Return, exactly and in full, the lines of the records below starting at the one with "Your data is used" and ending at the one with "To keep a record", and no other lines.
**********
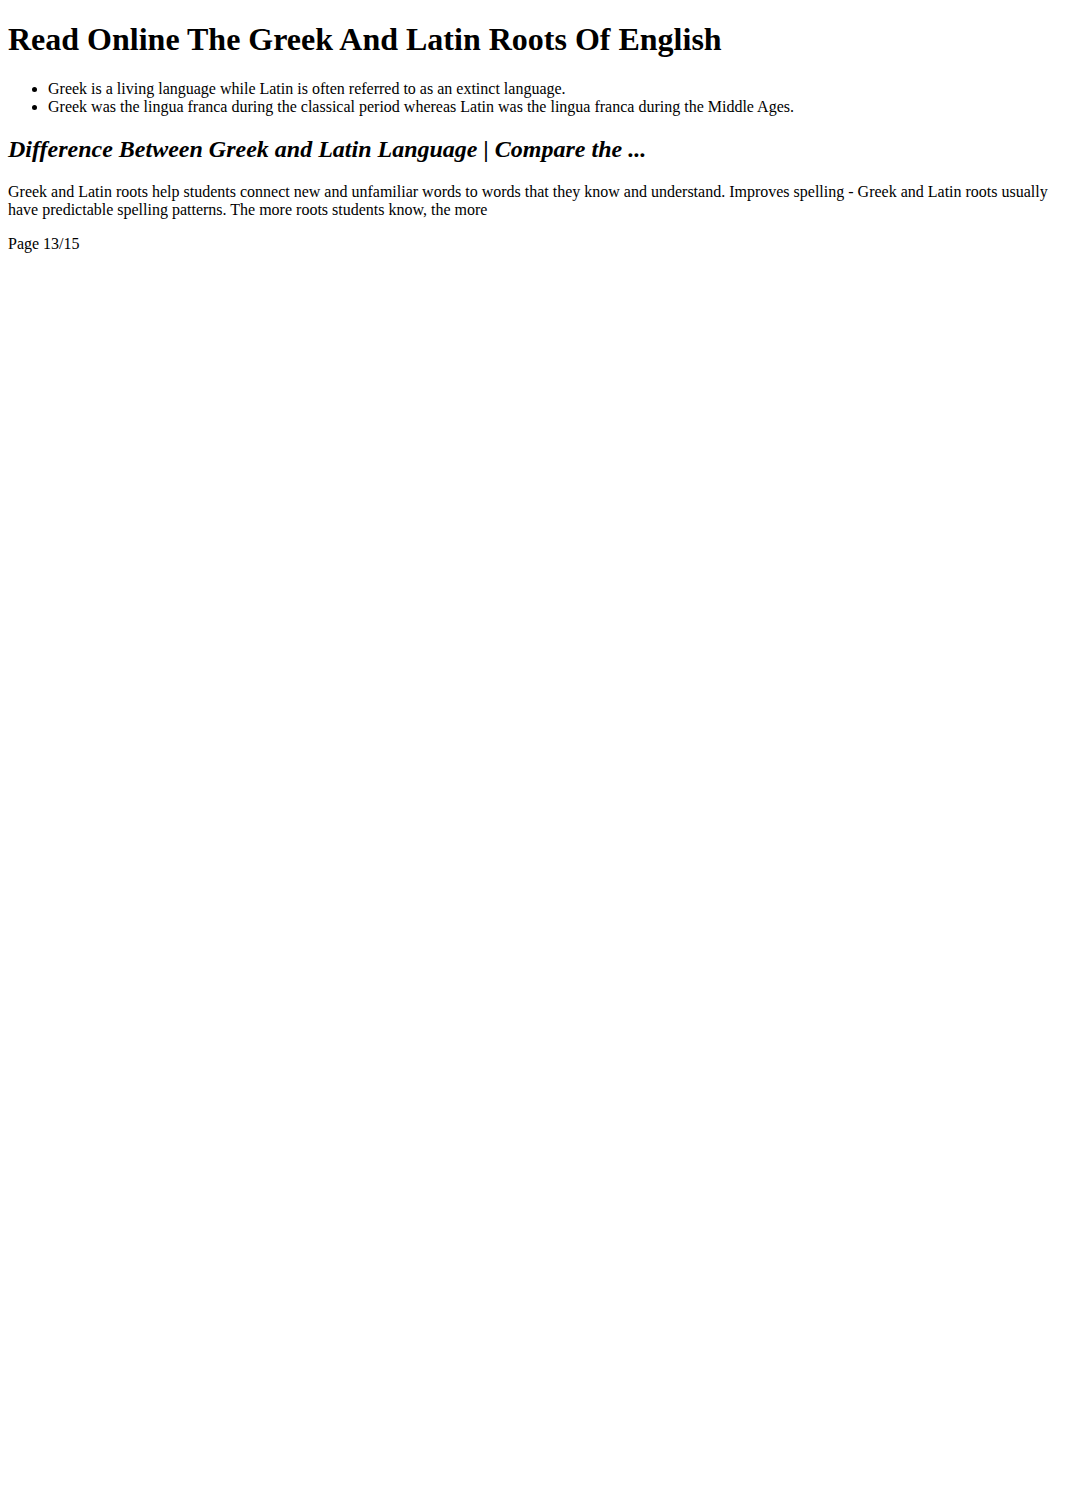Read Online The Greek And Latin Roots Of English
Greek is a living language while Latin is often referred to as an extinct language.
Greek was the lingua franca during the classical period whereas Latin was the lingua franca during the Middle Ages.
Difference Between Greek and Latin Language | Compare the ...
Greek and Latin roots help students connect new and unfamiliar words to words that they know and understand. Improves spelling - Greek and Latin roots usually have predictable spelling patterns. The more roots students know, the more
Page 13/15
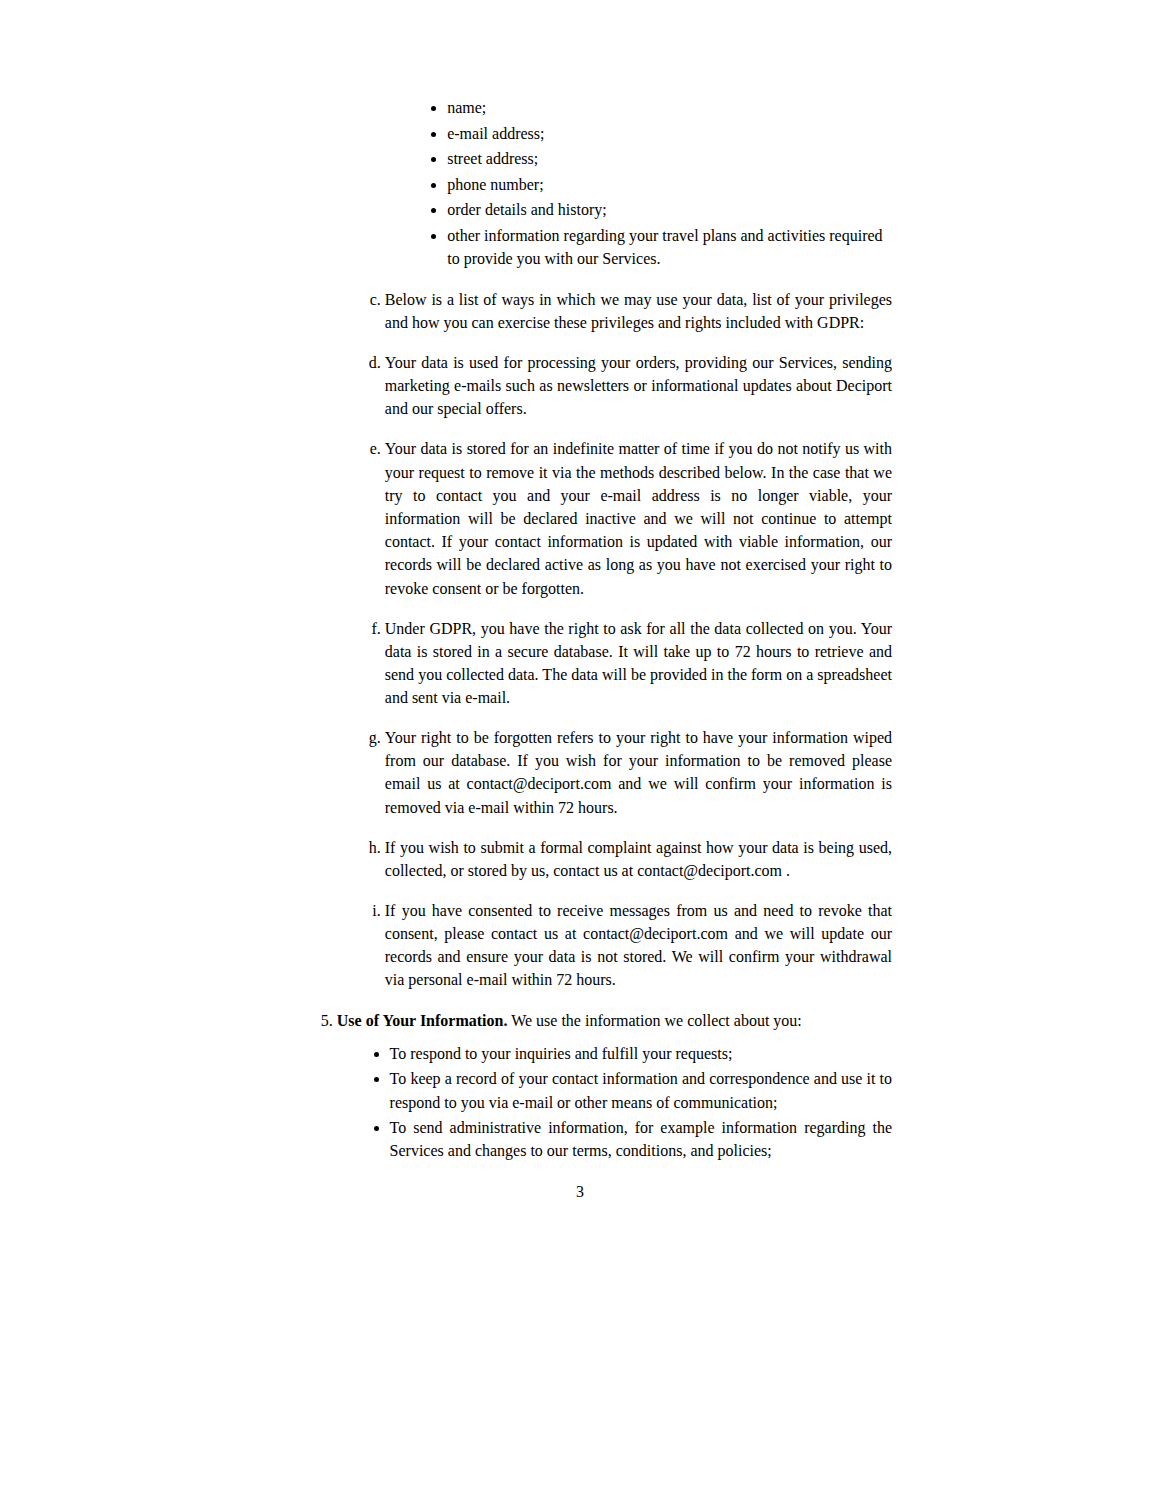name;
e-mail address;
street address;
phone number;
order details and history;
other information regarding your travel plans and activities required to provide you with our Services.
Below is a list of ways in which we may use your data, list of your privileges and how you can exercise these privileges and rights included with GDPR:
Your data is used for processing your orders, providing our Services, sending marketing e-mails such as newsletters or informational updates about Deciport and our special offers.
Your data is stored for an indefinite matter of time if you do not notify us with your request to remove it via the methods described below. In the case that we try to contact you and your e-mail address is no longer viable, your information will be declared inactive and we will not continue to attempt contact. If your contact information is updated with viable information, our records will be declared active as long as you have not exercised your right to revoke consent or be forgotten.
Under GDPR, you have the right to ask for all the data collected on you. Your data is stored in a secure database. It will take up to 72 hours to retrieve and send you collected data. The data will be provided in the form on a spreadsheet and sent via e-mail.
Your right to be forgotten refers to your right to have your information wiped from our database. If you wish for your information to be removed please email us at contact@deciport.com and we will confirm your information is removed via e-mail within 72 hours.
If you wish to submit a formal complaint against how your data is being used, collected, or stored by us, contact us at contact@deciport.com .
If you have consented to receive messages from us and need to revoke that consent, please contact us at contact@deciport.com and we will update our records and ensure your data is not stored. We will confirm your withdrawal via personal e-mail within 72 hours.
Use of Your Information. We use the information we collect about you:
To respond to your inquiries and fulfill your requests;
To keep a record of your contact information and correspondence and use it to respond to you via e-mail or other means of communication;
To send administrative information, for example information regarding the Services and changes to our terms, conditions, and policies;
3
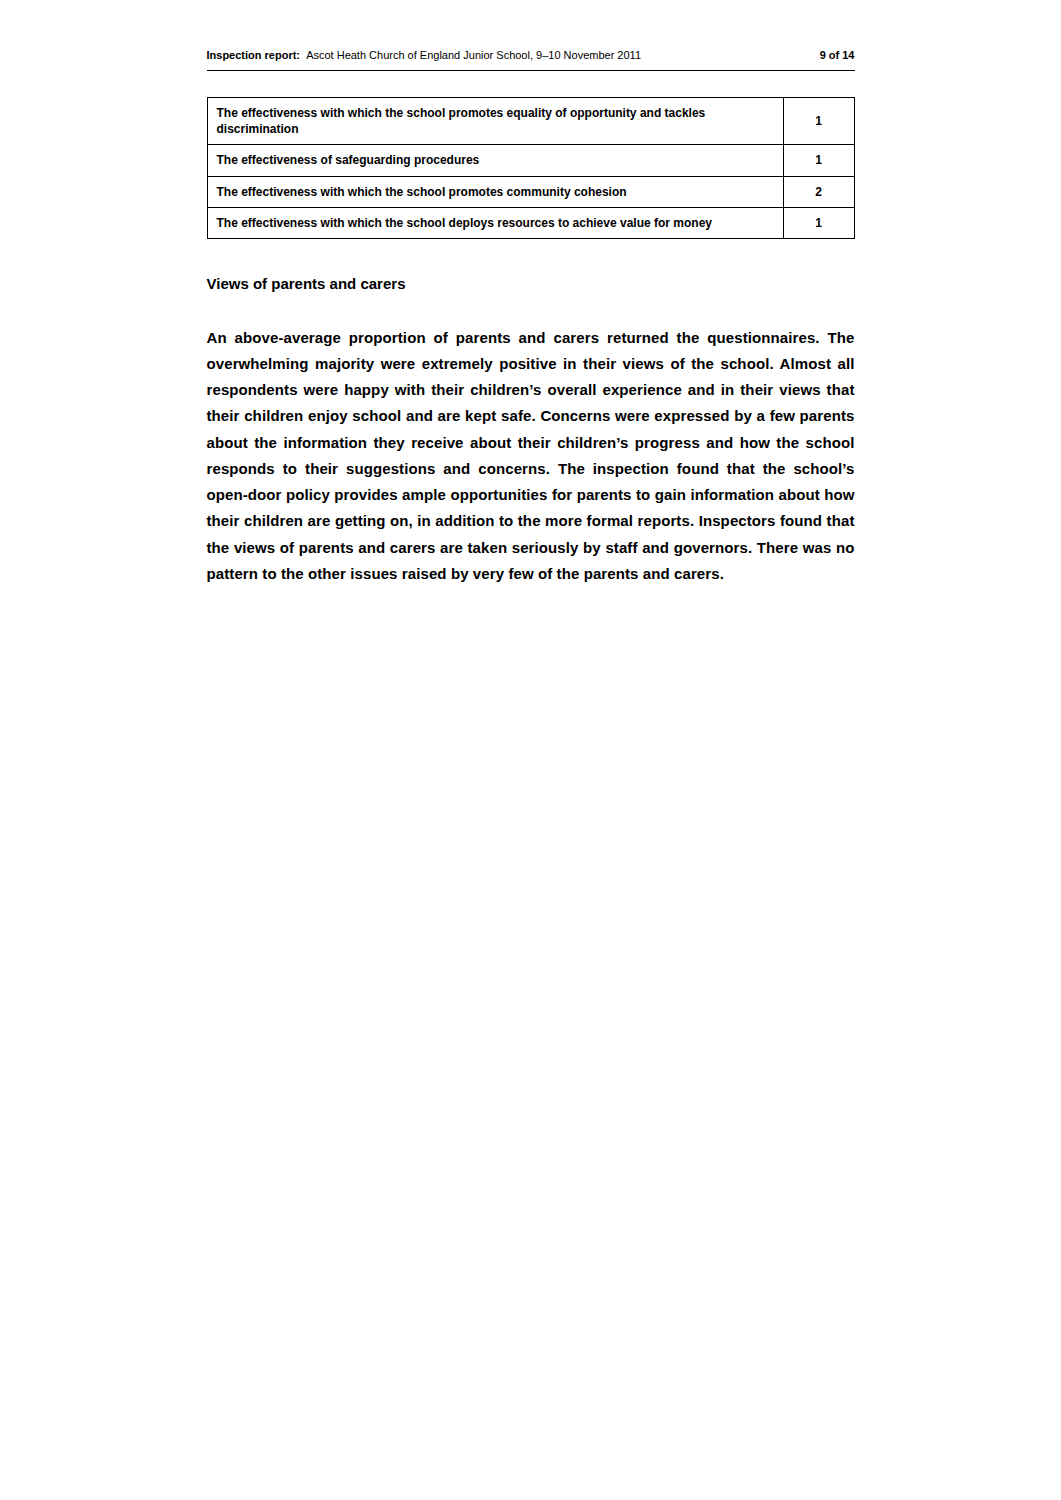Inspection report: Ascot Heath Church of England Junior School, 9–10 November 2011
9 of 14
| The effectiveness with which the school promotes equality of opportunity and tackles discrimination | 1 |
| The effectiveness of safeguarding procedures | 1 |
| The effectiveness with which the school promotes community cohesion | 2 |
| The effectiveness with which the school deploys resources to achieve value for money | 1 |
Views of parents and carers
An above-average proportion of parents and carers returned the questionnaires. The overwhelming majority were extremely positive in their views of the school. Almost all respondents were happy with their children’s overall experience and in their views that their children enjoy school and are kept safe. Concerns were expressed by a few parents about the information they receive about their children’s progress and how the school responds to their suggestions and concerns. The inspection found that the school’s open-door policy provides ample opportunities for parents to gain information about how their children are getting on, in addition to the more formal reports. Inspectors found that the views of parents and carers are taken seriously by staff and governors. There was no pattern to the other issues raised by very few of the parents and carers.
**********
**Expected output:**
Your data is used for processing your orders, providing our Services, sending marketing e-mails such as newsletters or informational updates about Deciport and our special offers.
Your data is stored for an indefinite matter of time if you do not notify us with your request to remove it via the methods described below. In the case that we try to contact you and your e-mail address is no longer viable, your information will be declared inactive and we will not continue to attempt contact. If your contact information is updated with viable information, our records will be declared active as long as you have not exercised your right to revoke consent or be forgotten.
Under GDPR, you have the right to ask for all the data collected on you. Your data is stored in a secure database. It will take up to 72 hours to retrieve and send you collected data. The data will be provided in the form on a spreadsheet and sent via e-mail.
Your right to be forgotten refers to your right to have your information wiped from our database. If you wish for your information to be removed please email us at contact@deciport.com and we will confirm your information is removed via e-mail within 72 hours.
If you wish to submit a formal complaint against how your data is being used, collected, or stored by us, contact us at contact@deciport.com .
If you have consented to receive messages from us and need to revoke that consent, please contact us at contact@deciport.com and we will update our records and ensure your data is not stored. We will confirm your withdrawal via personal e-mail within 72 hours.
Use of Your Information. We use the information we collect about you:
To respond to your inquiries and fulfill your requests;
To keep a record of your contact information and correspondence and use it to respond to you via e-mail or other means of communication;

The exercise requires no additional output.